How to Calculate Net Worth

Dominique Jordan, Vice President, Wealth Manager, First Republic Private Wealth Management
May 19, 2022

  • Net worth is an overall measure of your wealth taking into account your liabilities, such as debt.
  • The net worth formula equals assets minus liabilities.
  • Tangible net worth and intangible net worth are different calculations applicable to different situations. Often, you will use intangible assets in your net worth calculation.

To help position yourself for financial success, you will want to know the term “net worth,” which gauges your overall financial wealth. A person’s net worth is the sum of all their assets, minus any liabilities or obligations. Net worth is all-encompassing: it considers assets, such as your bank account balances and real estate holdings, and it also includes all your debt, such as student loans, credit cards and mortgages.

Understanding how to calculate net worth using the net worth formula can help you gain a sense of where you stand financially — and how you can best position yourself to grow your wealth.

Net worth formula

Net Worth Formula
Net worth = Assets − Liabilities

A broad range of things can be considered assets and liabilities, all of which factor into how you will eventually calculate your own net worth. Assets, for instance, include both liquid and illiquid capital; liabilities encompass bills, loans and other outstanding debts.

Below, we’ll take you through a step-by-step breakdown of this formula. This should help you understand which of your financial holdings and obligations belong to which category, so you can calculate your net worth on your own and track it as your wealth situation changes. 

Step 1. Calculate your assets

To begin the process of calculating your net worth, you’ll need to find the sum of all your assets before first using the net worth formula.

In this case, “assets” can mean anything you own that has value. This wide-ranging category can include many different types of holdings.

Common asset examples:

  • Liquid cash in bank accounts
    • Checking accounts
    • Money market accounts
    • Savings accounts
  • Retirement plans
    • IRAs
    • 401(k)
    • Other retirement savings
  • Other investments
    • Stocks and equities
    • Fixed-income investments
    • Managed assets
    • Business interests
    • 529 accounts
  • The market value of real estate properties
  • The market value of vehicles
  • Other items with market value, such as art, jewelry or collections

What counts as assets will vary depending on what you personally hold. If you own something that has clear market value, you can add this into your net worth calculation when you run the formula.

Tangible vs. intangible assets

Assets are generally classified as either “tangible” or “intangible.” The common assets listed above are tangible assets, with a clear market value. Alternatively, intangible assets do not have a clear market value. These include holdings, such as trademarks, copyrights, or patents. 

Intangible assets are sometimes factored into net worth calculations, but not always.

Step 2. Calculate your liabilities

Once you know your total assets, the next step in calculating net worth is knowing your full scope of liabilities. 

Liabilities are defined as any financial debts or obligations. Like assets, liabilities make up a broad, wide-ranging category.

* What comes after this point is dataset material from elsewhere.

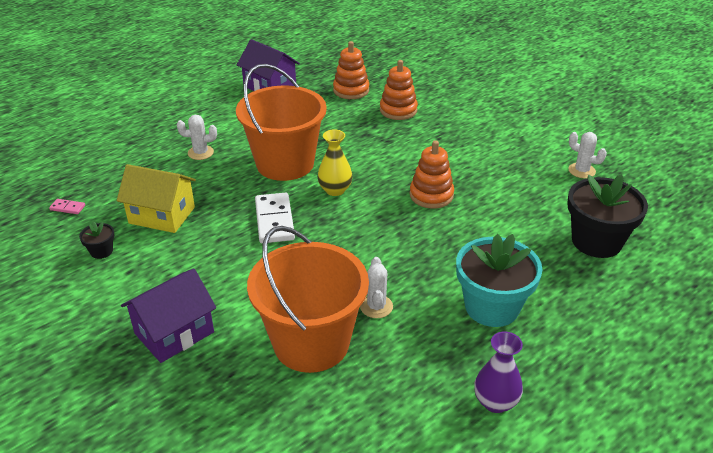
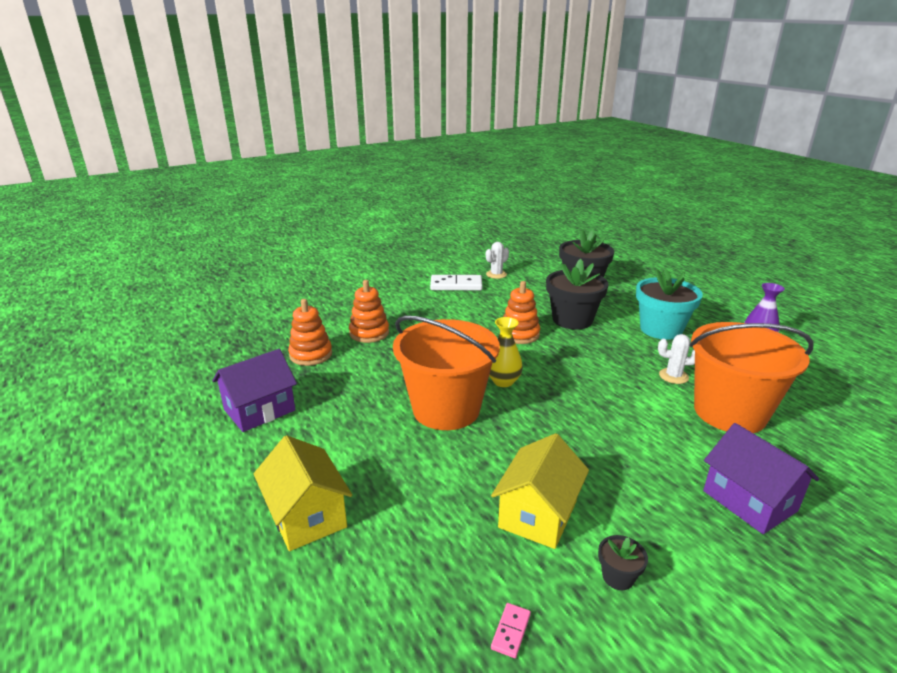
camera: 80 degrees left, 10 degrees down
white cactus [177,115,217,160] -> none
white domino [255,193,295,243] -> white domino moved to [430,275,482,290]
none -> yellow house [254,435,352,551]
none -> black flower pot [546,259,608,330]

Common liability examples:

  • Car loan
  • Mortgage
  • Back taxes
  • Medical bills
  • Personal loans
  • Business loans
  • Credit card debt
  • Student loan debt

Just like with assets, liabilities vary depending on a person's circumstances.

Step 3. Calculate your net worth

Once you know both your assets and liabilities, it’s time to calculate your net worth. To do so, use the net worth formula, which means subtracting your total liabilities from your total assets.

An example of how to calculate your net worth can be helpful.

Let’s say you have $250,000 in assets and $75,000 in liabilities. Here’s how you’d use this in the formula:

  • Net worth = Assets − liabilities
  • Net worth = $250,000 − $75,000
  • Net worth = $175,000

However, let’s say that you have acquired a new home outright, worth $125,000, but you have also taken out a $10,000 personal loan to begin a new project. Your assets would jump from $250,000 to $375,000, and your liabilities would change from $75,000 to $85,000.

Here is how your net worth would change, based on these new numbers:

  • Net worth = Assets − liabilities
  • Net worth = $375,000 − $85,000
  • Net worth = $290,000

Calculate your tangible net worth

Your overall net worth encompasses both tangible and intangible assets. Tangible net worth further subtracts intangible assets from the net worth formula. 

Tangible net worth = assets − liabilities − intangible assets

Although net worth is often calculated with intangible assets in mind, in some situations tangible net worth is a more helpful calculation. For instance, a practical application of tangible net worth could include liquidating a business, where the value of any trademarks, patents or copyrights aren’t applicable, as they’re considered intangible.

Manage your net worth

Tracking your net worth is a vital way to take stock of your financial health throughout life’s changes. It can also be helpful to speak to a financial advisor and get a sense of your net worth, which will help you identify ways to improve it, such as cutting expenses or investing.